If you have any questions, comments or are using this code for something interesting, we would love to know. We would also appreciate it if you cite our paper if you use this code for your own publications.

For the most recent version of these files, see

http://vantulder.net/code/2016/tmi-ccrbm/

February 2016

Gijs van Tulder
http://vantulder.net/

Biomedical Imaging Group Rotterdam
Erasmus MC, Rotterdam, the Netherlands
http://www.bigr.nl/

Data

The experiments were done on data from a public dataset for interstital lung diseases, which is described in

Building a reference multimedia database for interstitial lung diseases
by Adrien Depeursinge et al.
in Computerized Medical Imaging and Graphics (April 2012)
http://dx.doi.org/10.1016/j.compmedimag.2011.07.003

Once you have a copy of this dataset, you can use the MATLAB scripts in patch-preprocessing/ to extract patches.

Requirements

We have used this code with:

  • Python 2.7 with NumPy, SciPy, scikit-learn, matplotlib
  • Theano 0.7

The code uses a modified version of Morb, a modular RBM implementation in Theano. The modifications include support for classification RBMs.

You will need Ruby to run the glue scripts that generate the parameter sets and schedule the experiments.

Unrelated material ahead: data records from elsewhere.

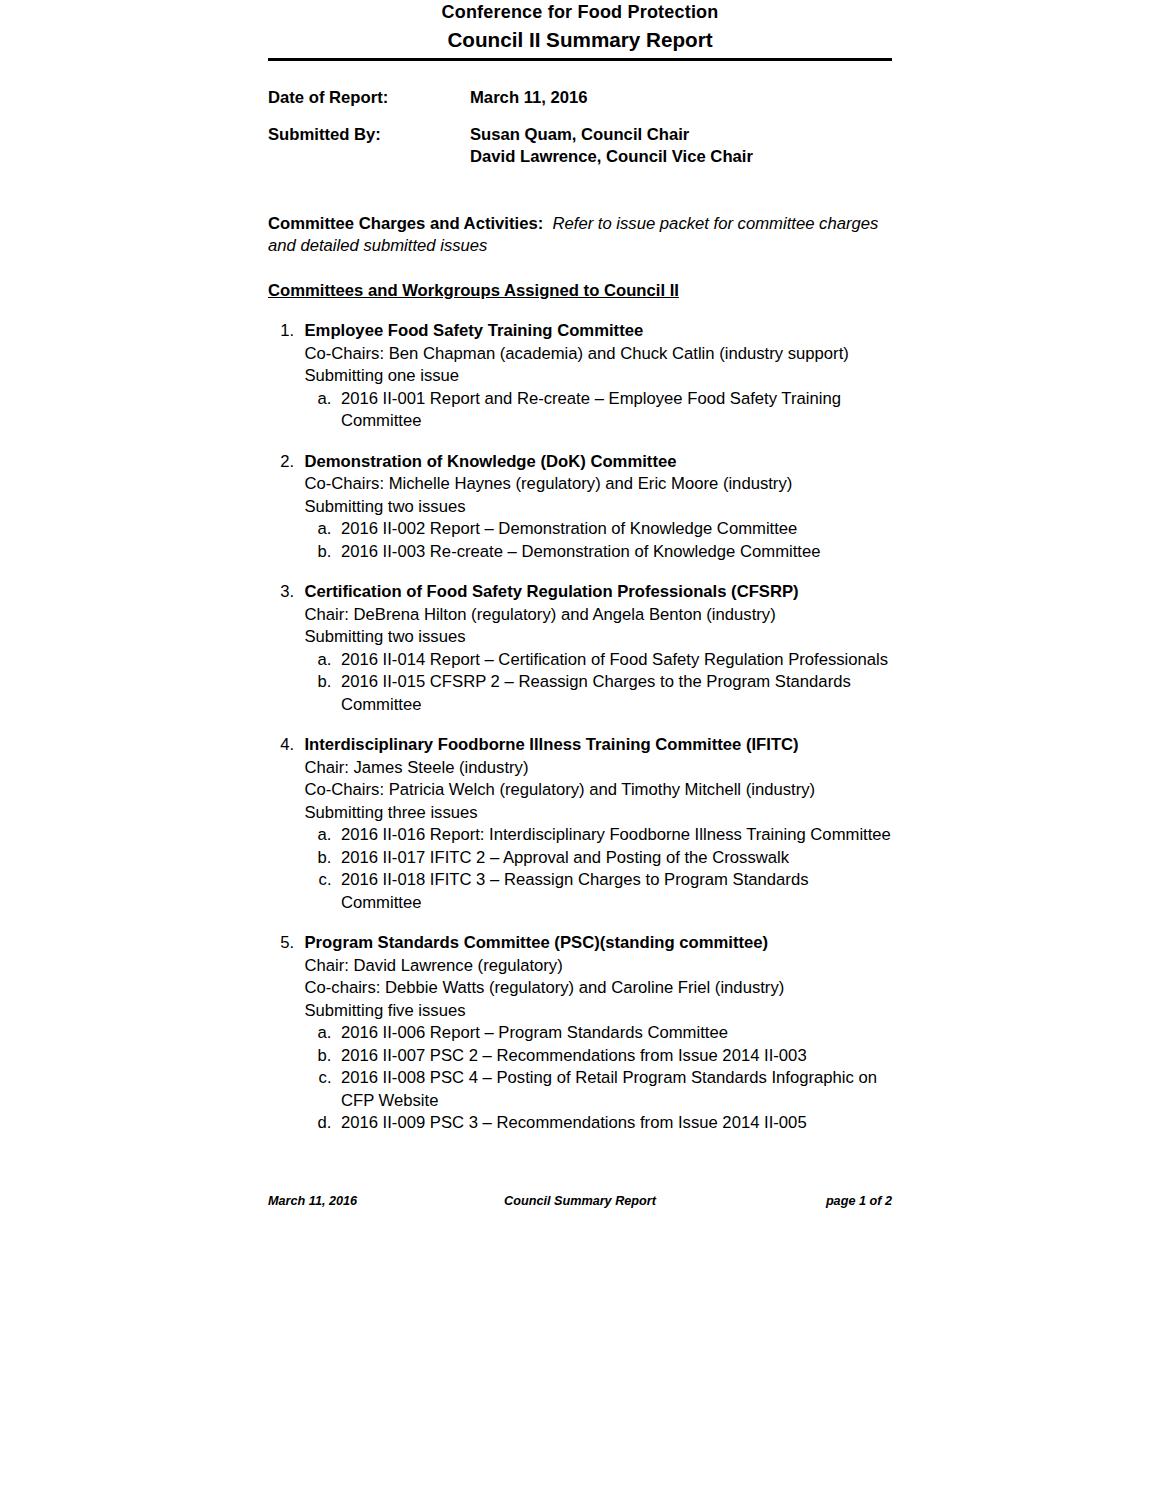Conference for Food Protection
Council II Summary Report
| Date of Report: | March 11, 2016 |
| Submitted By: | Susan Quam, Council Chair David Lawrence, Council Vice Chair |
Committee Charges and Activities: Refer to issue packet for committee charges and detailed submitted issues
Committees and Workgroups Assigned to Council II
Employee Food Safety Training Committee
Co-Chairs: Ben Chapman (academia) and Chuck Catlin (industry support)
Submitting one issue
2016 II-001 Report and Re-create – Employee Food Safety Training Committee
Demonstration of Knowledge (DoK) Committee
Co-Chairs: Michelle Haynes (regulatory) and Eric Moore (industry)
Submitting two issues
2016 II-002 Report – Demonstration of Knowledge Committee
2016 II-003 Re-create – Demonstration of Knowledge Committee
Certification of Food Safety Regulation Professionals (CFSRP)
Chair: DeBrena Hilton (regulatory) and Angela Benton (industry)
Submitting two issues
2016 II-014 Report – Certification of Food Safety Regulation Professionals
2016 II-015 CFSRP 2 – Reassign Charges to the Program Standards Committee
Interdisciplinary Foodborne Illness Training Committee (IFITC)
Chair: James Steele (industry)
Co-Chairs: Patricia Welch (regulatory) and Timothy Mitchell (industry)
Submitting three issues
2016 II-016 Report: Interdisciplinary Foodborne Illness Training Committee
2016 II-017 IFITC 2 – Approval and Posting of the Crosswalk
2016 II-018 IFITC 3 – Reassign Charges to Program Standards Committee
Program Standards Committee (PSC)(standing committee)
Chair: David Lawrence (regulatory)
Co-chairs: Debbie Watts (regulatory) and Caroline Friel (industry)
Submitting five issues
2016 II-006 Report – Program Standards Committee
2016 II-007 PSC 2 – Recommendations from Issue 2014 II-003
2016 II-008 PSC 4 – Posting of Retail Program Standards Infographic on CFP Website
2016 II-009 PSC 3 – Recommendations from Issue 2014 II-005
March 11, 2016
Council Summary Report
page 1 of 2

See morb-repo/ for details, or go to https://github.com/gvtulder/morb

The original version of Morb by Sander Dieleman can be found at https://github.com/benanne/morb

Components

The main components are:

  • exp_train_rbm.py: trains an RBM
  • exp_save_features.py: loads an RBM and extracts and saves features
  • exp_rbm_classification.py: loads an RBM and performs classification
  • experiment_random_forest.py: loads a dataset and trains a random forest

These scripts are fairly generic and take a set of parameters to run. To run the actual experiments, we used two other scripts:

  • generate-recipes.rb: creates the commands to train RBMs with various parameters and training and test folds
  • experiment-planner.rb: runs the random forest evaluations after the RBMs have been trained

As baselines, we used Leung-Malik and Schmidt filter banks. Code to generate these filters can be found in the filter-banks/ directory.

Copyright and license

Copyright (c) 2016 Gijs van Tulder / Erasmus MC, the Netherlands.
This code is licensed under the MIT license. See LICENSE for details.